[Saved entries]
*****
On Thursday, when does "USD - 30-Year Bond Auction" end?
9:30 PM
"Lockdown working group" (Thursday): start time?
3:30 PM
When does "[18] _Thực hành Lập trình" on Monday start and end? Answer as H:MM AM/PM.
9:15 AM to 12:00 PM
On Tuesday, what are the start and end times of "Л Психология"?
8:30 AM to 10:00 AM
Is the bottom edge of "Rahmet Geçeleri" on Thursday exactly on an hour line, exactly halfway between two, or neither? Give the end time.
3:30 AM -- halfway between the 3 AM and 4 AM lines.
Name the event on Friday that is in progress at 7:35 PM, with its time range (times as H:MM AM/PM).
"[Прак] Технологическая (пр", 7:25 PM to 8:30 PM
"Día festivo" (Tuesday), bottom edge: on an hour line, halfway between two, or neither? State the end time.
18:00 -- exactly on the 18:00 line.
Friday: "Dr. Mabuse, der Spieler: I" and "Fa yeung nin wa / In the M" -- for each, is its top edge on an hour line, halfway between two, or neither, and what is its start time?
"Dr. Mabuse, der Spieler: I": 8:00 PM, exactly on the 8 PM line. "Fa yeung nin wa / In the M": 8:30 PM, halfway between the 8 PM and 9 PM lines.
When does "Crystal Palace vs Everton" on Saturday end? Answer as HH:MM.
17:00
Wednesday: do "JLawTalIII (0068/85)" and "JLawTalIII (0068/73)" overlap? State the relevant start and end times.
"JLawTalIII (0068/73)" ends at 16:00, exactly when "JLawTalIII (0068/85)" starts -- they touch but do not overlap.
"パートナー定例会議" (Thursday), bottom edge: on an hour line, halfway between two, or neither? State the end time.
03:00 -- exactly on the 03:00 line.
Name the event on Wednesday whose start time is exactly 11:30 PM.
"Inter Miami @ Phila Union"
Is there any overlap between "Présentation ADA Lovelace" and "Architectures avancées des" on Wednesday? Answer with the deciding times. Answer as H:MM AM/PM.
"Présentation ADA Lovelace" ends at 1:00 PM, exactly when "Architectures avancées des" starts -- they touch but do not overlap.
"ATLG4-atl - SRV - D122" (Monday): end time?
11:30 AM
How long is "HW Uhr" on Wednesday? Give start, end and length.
*****
- Objective -
Please copy all of the records above word for word.

- Task output -
On Thursday, when does "USD - 30-Year Bond Auction" end?
9:30 PM
"Lockdown working group" (Thursday): start time?
3:30 PM
When does "[18] _Thực hành Lập trình" on Monday start and end? Answer as H:MM AM/PM.
9:15 AM to 12:00 PM
On Tuesday, what are the start and end times of "Л Психология"?
8:30 AM to 10:00 AM
Is the bottom edge of "Rahmet Geçeleri" on Thursday exactly on an hour line, exactly halfway between two, or neither? Give the end time.
3:30 AM -- halfway between the 3 AM and 4 AM lines.
Name the event on Friday that is in progress at 7:35 PM, with its time range (times as H:MM AM/PM).
"[Прак] Технологическая (пр", 7:25 PM to 8:30 PM
"Día festivo" (Tuesday), bottom edge: on an hour line, halfway between two, or neither? State the end time.
18:00 -- exactly on the 18:00 line.
Friday: "Dr. Mabuse, der Spieler: I" and "Fa yeung nin wa / In the M" -- for each, is its top edge on an hour line, halfway between two, or neither, and what is its start time?
"Dr. Mabuse, der Spieler: I": 8:00 PM, exactly on the 8 PM line. "Fa yeung nin wa / In the M": 8:30 PM, halfway between the 8 PM and 9 PM lines.
When does "Crystal Palace vs Everton" on Saturday end? Answer as HH:MM.
17:00
Wednesday: do "JLawTalIII (0068/85)" and "JLawTalIII (0068/73)" overlap? State the relevant start and end times.
"JLawTalIII (0068/73)" ends at 16:00, exactly when "JLawTalIII (0068/85)" starts -- they touch but do not overlap.
"パートナー定例会議" (Thursday), bottom edge: on an hour line, halfway between two, or neither? State the end time.
03:00 -- exactly on the 03:00 line.
Name the event on Wednesday whose start time is exactly 11:30 PM.
"Inter Miami @ Phila Union"
Is there any overlap between "Présentation ADA Lovelace" and "Architectures avancées des" on Wednesday? Answer with the deciding times. Answer as H:MM AM/PM.
"Présentation ADA Lovelace" ends at 1:00 PM, exactly when "Architectures avancées des" starts -- they touch but do not overlap.
"ATLG4-atl - SRV - D122" (Monday): end time?
11:30 AM
How long is "HW Uhr" on Wednesday? Give start, end and length.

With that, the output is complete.